[Hardware design source data]
##############################

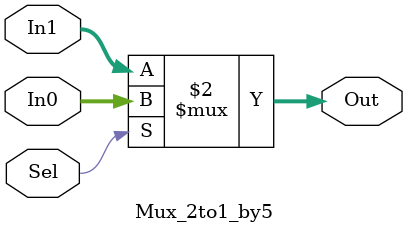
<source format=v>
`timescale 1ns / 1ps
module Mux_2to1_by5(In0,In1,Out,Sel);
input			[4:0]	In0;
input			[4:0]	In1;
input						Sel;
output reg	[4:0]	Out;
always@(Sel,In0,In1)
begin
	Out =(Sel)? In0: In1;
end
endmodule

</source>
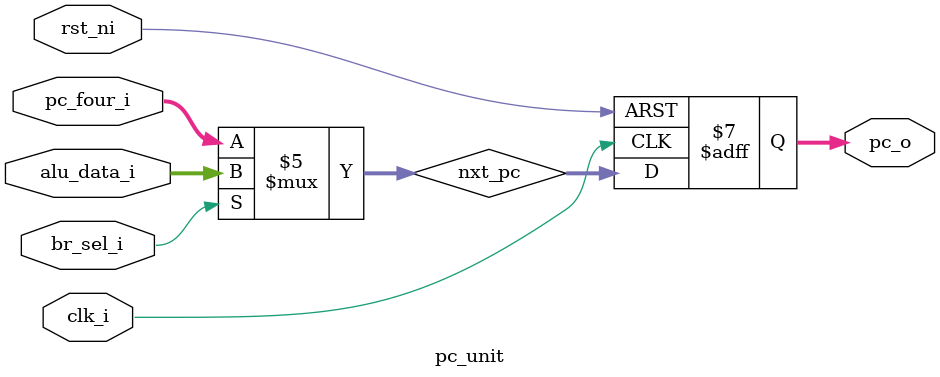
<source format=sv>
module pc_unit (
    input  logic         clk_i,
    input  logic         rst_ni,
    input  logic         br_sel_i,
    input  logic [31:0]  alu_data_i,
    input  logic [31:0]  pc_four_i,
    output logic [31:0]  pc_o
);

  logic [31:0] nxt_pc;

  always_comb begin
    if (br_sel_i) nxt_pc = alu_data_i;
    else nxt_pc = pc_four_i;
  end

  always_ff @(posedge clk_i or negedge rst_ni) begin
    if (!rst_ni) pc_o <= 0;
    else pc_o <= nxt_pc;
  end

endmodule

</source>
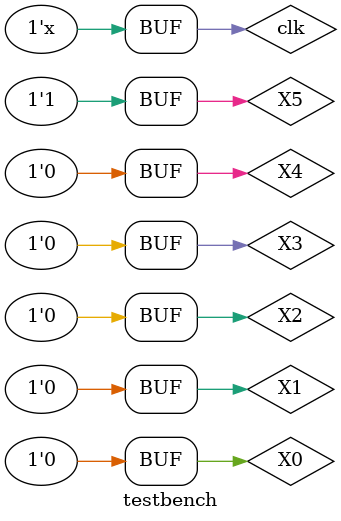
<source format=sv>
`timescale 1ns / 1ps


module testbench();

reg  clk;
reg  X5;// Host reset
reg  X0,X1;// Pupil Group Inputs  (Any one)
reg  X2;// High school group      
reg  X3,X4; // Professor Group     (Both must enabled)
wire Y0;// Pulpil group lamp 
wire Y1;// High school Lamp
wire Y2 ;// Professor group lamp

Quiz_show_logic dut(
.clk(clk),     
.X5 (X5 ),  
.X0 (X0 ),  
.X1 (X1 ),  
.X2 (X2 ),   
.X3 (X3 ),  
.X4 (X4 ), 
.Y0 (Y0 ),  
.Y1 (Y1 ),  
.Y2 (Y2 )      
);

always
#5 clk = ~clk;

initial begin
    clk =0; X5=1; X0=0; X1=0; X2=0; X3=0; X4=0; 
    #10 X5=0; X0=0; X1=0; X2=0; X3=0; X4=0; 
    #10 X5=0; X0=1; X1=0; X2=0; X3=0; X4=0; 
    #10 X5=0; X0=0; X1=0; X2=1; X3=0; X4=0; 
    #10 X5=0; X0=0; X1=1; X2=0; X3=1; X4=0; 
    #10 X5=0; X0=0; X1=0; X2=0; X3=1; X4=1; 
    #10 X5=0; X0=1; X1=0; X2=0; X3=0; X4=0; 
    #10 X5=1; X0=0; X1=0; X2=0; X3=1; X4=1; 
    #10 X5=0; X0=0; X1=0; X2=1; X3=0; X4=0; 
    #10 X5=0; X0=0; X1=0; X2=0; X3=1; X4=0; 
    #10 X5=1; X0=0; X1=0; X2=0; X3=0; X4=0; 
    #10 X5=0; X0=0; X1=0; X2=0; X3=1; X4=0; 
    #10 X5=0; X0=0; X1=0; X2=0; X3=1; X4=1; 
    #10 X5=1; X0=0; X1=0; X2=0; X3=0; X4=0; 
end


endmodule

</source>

##############################

Pull every line with the word "wire" from the data.

wire Y0;// Pulpil group lamp 
wire Y1;// High school Lamp
wire Y2 ;// Professor group lamp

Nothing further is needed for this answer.